INFORMATION GIVEN:
┄┄┄┄┄┄┄┄┄┄┄┄┄┄┄┄┄┄┄┄

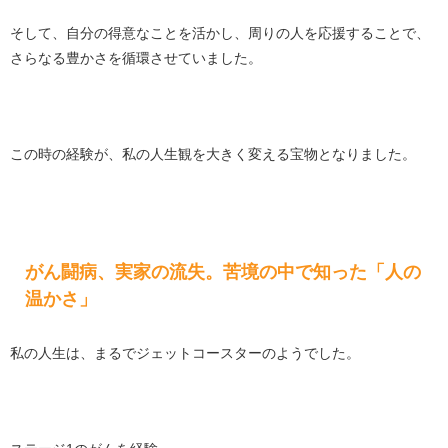
そして、自分の得意なことを活かし、周りの人を応援することで、
さらなる豊かさを循環させていました。
この時の経験が、私の人生観を大きく変える宝物となりました。
がん闘病、実家の流失。苦境の中で知った「人の
温かさ」
私の人生は、まるでジェットコースターのようでした。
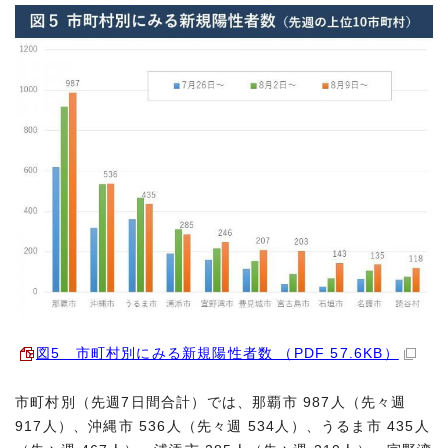
図5 市町村別にみる新規陽性者数 （PDF 57.6KB）
市町村別（先週7日間合計）では、那覇市 987人（先々週
917人）、沖縄市 536人（先々週 534人）、うるま市 435人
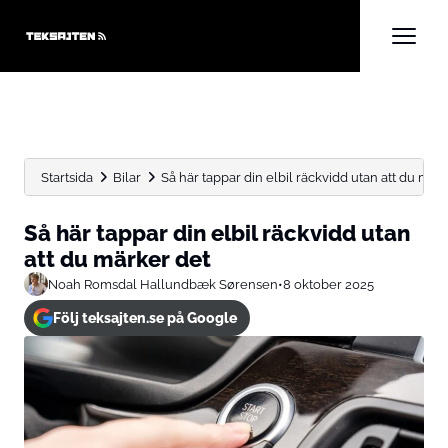
Startsida
Bilar
Så här tappar din elbil räckvidd utan att du märke
Så här tappar din elbil räckvidd utan
att du märker det
Noah Romsdal Hallundbæk Sørensen
•
8 oktober 2025
Följ teksajten.se på Google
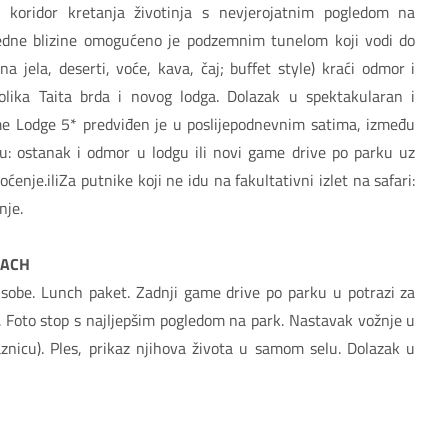
 i koridor kretanja životinja s nevjerojatnim pogledom na
redne blizine omogućeno je podzemnim tunelom koji vodi do
na jela, deserti, voće, kava, čaj; buffet style) kraći odmor i
lika Taita brda i novog lodga. Dolazak u spektakularan i
Game Lodge 5* predviđen je u poslijepodnevnim satima, između
iju: ostanak i odmor u lodgu ili novi game drive po parku uz
enje.iliZa putnike koji ne idu na fakultativni izlet na safari:
nje.
EACH
 sobe. Lunch paket. Zadnji game drive po parku u potrazi za
.. Foto stop s najljepšim pogledom na park. Nastavak vožnje u
znicu). Ples, prikaz njihova života u samom selu. Dolazak u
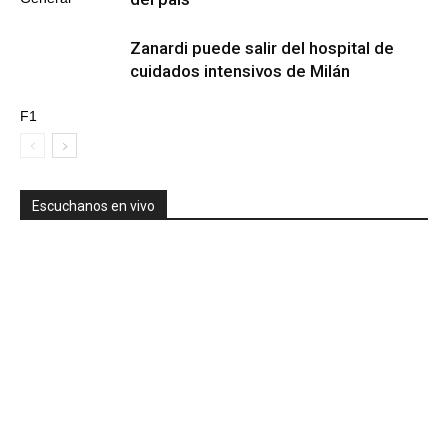
Zanardi puede salir del hospital de
cuidados intensivos de Milán
F1
Escuchanos en vivo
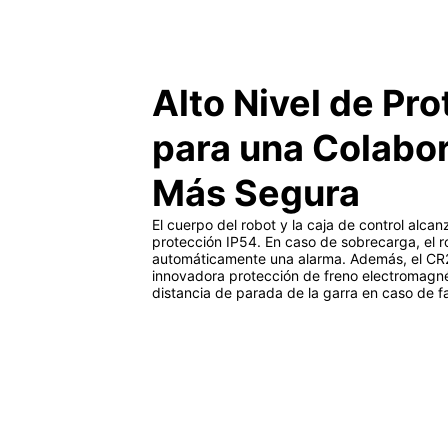
Alto Nivel de Pr
para una Colabo
Más Segura
El cuerpo del robot y la caja de control alcan
protección IP54. En caso de sobrecarga, el r
automáticamente una alarma. Además, el CR
innovadora protección de freno electromagné
distancia de parada de la garra en caso de fa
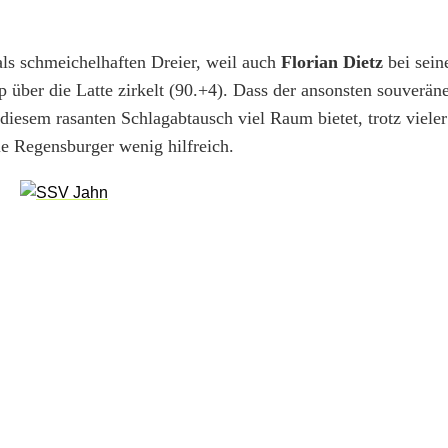
als schmeichelhaften Dreier, weil auch
Florian Dietz
bei sein
 über die Latte zirkelt (90.+4). Dass der ansonsten souverän
o diesem rasanten Schlagabtausch viel Raum bietet, trotz viele
ie Regensburger wenig hilfreich.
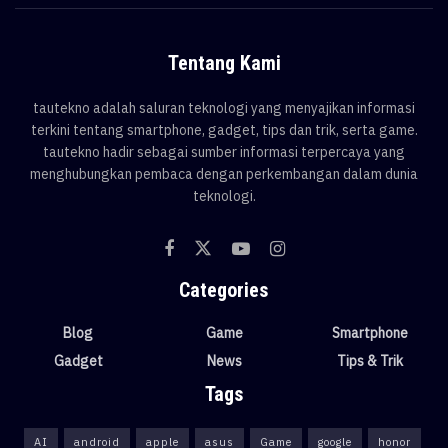
Tentang Kami
tautekno adalah saluran teknologi yang menyajikan informasi
terkini tentang smartphone, gadget, tips dan trik, serta game.
tautekno hadir sebagai sumber informasi terpercaya yang
menghubungkan pembaca dengan perkembangan dalam dunia
teknologi.
Categories
Blog
Game
Smartphone
Gadget
News
Tips & Trik
Tags
AI
android
apple
asus
Game
google
honor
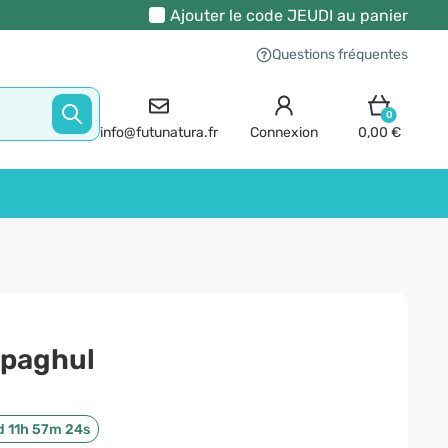
Ajouter le code
JEUDI
au panier
Questions fréquentes
0
info@futunatura.fr
Connexion
0,00 €
spaghul
d 11h 57m 24s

┄┄┄┄┄┄┄┄┄┄┄┄┄┄┄┄┄┄┄┄

PROBLEM TO SOLVE: Please rewrite the part of the data that opens with the line containing "Zanardi puede salir del hospital de" and runs through the end of the data as a JSON list of strings, one per line, with blank lines and the pictures left out.

EXPECTED ANSWER:
[
  "Zanardi puede salir del hospital de",
  "cuidados intensivos de Milán",
  "F1",
  "Escuchanos en vivo",
  "Alto Nivel de Pr",
  "para una Colabo",
  "Más Segura",
  "El cuerpo del robot y la caja de control alcan",
  "protección IP54. En caso de sobrecarga, el r",
  "automáticamente una alarma. Además, el CR",
  "innovadora protección de freno electromagné",
  "distancia de parada de la garra en caso de fa",
  "als schmeichelhaften Dreier, weil auch",
  "Florian Dietz",
  "bei sein",
  " über die Latte zirkelt (90.+4). Dass der ansonsten souverän",
  "o diesem rasanten Schlagabtausch viel Raum bietet, trotz viele",
  "ie Regensburger wenig hilfreich.",
  "Tentang Kami",
  "tautekno adalah saluran teknologi yang menyajikan informasi",
  "terkini tentang smartphone, gadget, tips dan trik, serta game.",
  "tautekno hadir sebagai sumber informasi terpercaya yang",
  "menghubungkan pembaca dengan perkembangan dalam dunia",
  "teknologi.",
  "Categories",
  "Blog",
  "Game",
  "Smartphone",
  "Gadget",
  "News",
  "Tips & Trik",
  "Tags",
  "AI",
  "android",
  "apple",
  "asus",
  "Game",
  "google",
  "honor",
  "Ajouter le code",
  "JEUDI",
  "au panier",
  "Questions fréquentes",
  "0",
  "info@futunatura.fr",
  "Connexion",
  "0,00 €",
  "spaghul",
  "d 11h 57m 24s"
]